Indeed, the focus in markets will shift in 2024 from valuation risk – caused by rising interest rates – to earnings risk – caused by weakening economic growth and the chance of recessions.
“Cracks in consensus earnings expectations have started to appear in various sectors,” Mr Jenneke said.
“We therefore continue to maintain a defensive posture in the portfolio while also looking for opportunities in oversold growth names.”
He expected the more cyclical parts of the Australian sharemarket to come under greater earnings pressure in 2024, which should result in quality, defensive and growth companies benefiting as their earnings could prove more resilient.
Positively, he said the Australian economy was relatively well positioned for the new global investment regime that was unfolding, and he predicted many good long-term investment opportunities even if the short-term macro environment continued to be challenging.
“We remain cautious toward businesses with low pricing power, those with significant cyclical exposure or that are vulnerable to higher yields, and the more extreme growth, long-duration stocks,” Mr Jenneke said.

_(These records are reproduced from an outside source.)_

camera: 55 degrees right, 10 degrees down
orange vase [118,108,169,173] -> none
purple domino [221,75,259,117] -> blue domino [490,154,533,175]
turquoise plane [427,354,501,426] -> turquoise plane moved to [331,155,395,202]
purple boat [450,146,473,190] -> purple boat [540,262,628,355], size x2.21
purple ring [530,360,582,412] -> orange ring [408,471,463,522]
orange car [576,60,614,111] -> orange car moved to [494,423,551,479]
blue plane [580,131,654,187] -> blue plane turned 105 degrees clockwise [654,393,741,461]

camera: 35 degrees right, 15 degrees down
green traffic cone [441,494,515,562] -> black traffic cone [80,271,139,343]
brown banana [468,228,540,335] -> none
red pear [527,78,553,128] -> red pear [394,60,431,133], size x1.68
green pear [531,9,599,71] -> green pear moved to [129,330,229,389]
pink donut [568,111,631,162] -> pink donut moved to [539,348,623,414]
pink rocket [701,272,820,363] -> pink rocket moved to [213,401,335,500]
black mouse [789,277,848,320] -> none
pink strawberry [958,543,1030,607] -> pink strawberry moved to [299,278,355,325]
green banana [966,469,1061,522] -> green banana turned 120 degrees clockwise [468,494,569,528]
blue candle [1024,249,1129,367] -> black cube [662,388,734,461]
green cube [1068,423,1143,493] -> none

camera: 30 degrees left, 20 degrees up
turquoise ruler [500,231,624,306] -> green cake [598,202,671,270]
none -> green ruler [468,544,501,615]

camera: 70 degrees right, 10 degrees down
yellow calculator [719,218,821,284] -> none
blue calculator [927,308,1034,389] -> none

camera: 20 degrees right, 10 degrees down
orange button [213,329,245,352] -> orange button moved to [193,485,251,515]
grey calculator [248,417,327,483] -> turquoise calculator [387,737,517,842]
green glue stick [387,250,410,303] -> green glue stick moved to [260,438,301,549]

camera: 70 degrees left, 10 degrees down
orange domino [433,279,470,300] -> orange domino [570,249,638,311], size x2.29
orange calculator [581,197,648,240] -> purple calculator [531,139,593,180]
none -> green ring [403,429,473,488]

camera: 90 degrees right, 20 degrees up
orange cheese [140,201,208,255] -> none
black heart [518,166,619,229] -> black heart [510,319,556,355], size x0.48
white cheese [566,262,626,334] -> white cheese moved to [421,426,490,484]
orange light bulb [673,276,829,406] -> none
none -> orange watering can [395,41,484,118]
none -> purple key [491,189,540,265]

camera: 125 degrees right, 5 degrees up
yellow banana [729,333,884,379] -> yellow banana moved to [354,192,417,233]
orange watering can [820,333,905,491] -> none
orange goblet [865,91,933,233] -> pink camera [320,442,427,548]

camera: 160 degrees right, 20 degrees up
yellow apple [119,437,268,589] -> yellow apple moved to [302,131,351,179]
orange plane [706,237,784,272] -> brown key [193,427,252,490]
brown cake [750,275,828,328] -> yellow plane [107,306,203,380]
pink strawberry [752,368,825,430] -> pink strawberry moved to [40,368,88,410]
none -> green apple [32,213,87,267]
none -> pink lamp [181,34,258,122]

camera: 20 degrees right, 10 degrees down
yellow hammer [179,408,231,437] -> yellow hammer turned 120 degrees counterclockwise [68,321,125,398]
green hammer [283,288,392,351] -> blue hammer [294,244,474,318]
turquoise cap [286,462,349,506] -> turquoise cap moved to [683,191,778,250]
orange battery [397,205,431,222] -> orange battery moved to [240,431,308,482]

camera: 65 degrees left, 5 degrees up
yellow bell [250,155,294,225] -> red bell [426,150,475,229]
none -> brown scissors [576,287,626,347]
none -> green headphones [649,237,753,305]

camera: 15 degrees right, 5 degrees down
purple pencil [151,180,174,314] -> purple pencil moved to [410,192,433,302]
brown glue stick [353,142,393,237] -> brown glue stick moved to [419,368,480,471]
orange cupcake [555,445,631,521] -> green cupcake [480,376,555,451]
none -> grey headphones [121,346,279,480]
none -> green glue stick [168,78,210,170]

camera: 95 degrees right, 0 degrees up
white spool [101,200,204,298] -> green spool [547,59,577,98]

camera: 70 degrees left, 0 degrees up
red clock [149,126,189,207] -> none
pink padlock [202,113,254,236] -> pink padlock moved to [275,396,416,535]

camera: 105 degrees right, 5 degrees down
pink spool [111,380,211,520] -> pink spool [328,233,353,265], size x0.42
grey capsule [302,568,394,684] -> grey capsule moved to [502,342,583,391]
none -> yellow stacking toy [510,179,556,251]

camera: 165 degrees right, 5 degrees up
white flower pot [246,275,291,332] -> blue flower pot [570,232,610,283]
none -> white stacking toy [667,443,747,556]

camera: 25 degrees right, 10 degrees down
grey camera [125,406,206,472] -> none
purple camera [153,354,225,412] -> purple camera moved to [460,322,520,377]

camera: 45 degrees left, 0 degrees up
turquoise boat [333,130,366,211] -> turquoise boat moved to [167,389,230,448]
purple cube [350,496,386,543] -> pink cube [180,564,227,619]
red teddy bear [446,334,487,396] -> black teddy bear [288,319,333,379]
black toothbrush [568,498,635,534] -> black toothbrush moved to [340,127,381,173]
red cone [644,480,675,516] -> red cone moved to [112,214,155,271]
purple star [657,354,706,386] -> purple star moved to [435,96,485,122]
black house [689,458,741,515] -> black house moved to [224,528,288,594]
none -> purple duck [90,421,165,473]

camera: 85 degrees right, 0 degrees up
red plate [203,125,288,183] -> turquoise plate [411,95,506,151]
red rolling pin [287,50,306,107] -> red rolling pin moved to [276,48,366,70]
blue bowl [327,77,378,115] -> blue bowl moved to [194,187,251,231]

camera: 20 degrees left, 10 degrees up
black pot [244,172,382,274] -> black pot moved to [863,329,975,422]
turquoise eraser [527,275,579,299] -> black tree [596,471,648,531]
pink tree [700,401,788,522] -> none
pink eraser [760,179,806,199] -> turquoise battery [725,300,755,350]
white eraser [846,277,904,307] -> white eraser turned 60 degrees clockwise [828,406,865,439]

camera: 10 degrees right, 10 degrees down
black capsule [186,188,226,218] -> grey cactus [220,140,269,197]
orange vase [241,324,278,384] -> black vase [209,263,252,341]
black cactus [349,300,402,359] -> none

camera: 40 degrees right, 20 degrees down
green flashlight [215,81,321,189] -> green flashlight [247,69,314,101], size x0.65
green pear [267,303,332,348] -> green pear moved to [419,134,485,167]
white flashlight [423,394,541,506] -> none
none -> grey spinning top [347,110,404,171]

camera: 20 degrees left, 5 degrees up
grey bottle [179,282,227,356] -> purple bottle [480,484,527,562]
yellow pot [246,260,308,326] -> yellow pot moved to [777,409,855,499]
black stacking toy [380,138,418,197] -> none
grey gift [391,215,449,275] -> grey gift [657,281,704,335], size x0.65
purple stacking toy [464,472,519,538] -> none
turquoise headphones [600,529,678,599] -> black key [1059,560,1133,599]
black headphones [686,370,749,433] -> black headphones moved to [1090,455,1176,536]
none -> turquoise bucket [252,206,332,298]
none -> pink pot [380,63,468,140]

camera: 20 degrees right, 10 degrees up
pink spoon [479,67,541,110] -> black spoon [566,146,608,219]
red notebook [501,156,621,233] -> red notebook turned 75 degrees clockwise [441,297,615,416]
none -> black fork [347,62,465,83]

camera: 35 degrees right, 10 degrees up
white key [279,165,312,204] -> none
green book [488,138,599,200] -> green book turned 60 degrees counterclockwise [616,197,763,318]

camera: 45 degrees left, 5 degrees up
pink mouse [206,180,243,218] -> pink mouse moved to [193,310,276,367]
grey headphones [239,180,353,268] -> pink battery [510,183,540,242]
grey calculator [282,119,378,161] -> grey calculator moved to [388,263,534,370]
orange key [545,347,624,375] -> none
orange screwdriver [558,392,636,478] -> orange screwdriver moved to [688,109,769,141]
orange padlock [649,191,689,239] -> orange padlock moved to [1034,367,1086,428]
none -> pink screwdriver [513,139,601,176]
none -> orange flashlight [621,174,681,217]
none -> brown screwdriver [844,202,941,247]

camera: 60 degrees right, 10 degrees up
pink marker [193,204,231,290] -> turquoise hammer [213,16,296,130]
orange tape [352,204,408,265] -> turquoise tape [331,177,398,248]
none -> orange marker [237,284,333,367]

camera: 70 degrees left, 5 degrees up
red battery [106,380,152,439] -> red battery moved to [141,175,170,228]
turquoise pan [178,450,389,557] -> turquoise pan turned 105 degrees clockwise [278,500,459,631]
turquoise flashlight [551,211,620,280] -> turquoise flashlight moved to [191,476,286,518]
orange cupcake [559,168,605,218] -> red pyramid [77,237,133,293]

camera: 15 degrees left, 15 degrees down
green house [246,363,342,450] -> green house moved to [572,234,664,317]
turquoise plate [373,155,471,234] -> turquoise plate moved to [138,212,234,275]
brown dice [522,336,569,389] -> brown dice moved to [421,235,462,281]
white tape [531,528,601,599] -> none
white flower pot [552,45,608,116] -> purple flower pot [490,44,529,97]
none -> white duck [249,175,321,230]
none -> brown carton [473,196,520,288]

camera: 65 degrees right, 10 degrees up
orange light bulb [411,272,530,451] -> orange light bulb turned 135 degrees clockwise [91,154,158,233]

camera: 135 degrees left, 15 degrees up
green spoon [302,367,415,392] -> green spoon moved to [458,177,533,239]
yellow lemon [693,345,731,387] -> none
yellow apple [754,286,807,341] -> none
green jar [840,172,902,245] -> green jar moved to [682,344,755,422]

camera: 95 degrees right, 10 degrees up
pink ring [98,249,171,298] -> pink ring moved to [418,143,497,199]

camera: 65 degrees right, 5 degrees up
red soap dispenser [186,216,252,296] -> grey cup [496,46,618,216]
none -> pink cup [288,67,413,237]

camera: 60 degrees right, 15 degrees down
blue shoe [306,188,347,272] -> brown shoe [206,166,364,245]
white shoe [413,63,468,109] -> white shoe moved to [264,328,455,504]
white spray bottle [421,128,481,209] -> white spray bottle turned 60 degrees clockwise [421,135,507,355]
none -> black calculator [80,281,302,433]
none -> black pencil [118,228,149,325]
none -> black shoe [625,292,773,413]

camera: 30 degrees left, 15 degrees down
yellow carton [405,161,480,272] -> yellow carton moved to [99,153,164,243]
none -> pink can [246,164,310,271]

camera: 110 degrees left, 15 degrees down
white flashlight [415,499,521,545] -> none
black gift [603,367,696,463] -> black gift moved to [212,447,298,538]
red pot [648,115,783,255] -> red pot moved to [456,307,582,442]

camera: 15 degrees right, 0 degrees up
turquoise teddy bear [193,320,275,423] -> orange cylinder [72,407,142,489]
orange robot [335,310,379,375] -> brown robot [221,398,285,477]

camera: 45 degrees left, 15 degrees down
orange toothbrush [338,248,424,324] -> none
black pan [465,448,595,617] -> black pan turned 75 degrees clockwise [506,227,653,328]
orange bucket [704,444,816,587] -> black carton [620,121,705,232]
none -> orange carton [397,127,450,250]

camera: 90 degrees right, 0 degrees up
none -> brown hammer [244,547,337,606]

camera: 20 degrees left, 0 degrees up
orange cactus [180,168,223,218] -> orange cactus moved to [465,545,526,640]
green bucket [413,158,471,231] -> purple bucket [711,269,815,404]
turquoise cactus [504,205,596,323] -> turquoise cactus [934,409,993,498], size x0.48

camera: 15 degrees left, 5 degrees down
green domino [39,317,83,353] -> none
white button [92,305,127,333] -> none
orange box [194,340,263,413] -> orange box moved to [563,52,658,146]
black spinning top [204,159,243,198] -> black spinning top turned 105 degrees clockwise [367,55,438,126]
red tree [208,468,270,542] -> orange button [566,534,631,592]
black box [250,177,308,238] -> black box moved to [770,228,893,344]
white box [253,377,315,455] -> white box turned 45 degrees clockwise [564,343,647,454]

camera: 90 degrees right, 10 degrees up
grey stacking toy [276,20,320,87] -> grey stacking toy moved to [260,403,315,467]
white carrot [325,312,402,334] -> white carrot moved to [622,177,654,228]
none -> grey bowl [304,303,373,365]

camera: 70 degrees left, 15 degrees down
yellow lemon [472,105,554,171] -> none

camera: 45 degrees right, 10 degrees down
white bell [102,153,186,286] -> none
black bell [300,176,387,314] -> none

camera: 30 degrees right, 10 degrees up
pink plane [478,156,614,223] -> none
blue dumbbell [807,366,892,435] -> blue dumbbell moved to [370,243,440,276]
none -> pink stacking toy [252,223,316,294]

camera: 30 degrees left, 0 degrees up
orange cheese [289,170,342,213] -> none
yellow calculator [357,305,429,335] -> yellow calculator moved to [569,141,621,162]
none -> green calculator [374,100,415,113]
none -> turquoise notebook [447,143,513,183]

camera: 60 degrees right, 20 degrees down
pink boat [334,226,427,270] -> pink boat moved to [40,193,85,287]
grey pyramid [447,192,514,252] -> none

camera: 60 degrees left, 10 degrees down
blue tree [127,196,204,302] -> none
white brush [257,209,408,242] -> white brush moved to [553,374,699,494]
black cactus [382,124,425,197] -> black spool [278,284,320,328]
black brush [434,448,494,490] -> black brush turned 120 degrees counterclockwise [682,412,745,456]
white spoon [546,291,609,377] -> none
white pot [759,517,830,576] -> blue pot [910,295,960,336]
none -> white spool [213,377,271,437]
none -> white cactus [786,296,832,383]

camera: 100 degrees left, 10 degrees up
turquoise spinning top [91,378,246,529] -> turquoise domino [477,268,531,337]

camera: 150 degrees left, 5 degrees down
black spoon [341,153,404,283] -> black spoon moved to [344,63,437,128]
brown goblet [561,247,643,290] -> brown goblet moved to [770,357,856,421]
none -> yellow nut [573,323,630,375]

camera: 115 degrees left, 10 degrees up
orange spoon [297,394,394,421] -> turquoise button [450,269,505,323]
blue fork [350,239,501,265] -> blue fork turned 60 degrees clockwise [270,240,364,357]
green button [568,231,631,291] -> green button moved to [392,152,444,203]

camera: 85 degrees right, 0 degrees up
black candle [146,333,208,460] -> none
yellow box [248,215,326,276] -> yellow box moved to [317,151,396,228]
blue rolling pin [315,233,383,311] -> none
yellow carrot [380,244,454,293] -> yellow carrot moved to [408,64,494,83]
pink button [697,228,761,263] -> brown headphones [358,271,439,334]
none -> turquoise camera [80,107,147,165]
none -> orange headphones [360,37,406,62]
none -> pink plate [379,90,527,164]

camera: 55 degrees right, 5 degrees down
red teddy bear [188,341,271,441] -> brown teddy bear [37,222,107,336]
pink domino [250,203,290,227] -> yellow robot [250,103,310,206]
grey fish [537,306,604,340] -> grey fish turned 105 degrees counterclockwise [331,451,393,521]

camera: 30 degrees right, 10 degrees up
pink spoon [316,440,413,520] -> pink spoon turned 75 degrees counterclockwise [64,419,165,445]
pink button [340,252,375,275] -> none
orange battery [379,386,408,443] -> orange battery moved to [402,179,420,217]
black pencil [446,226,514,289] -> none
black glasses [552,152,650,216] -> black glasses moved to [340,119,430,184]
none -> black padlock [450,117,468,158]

“We have more confidence in some of the GARP (growth at a reasonable price) companies with strong fundamentals, in quality, reasonably valued defensives with pricing power and in defensives that are not well owned.
“We are also encouraged by the recent improvement in Australia-China relations following Prime Minister Anthony Albanese’s visit to Beijing, which reached an agreement to review and likely remove China’s punishing import tariffs on Australian wine and other agricultural exports.”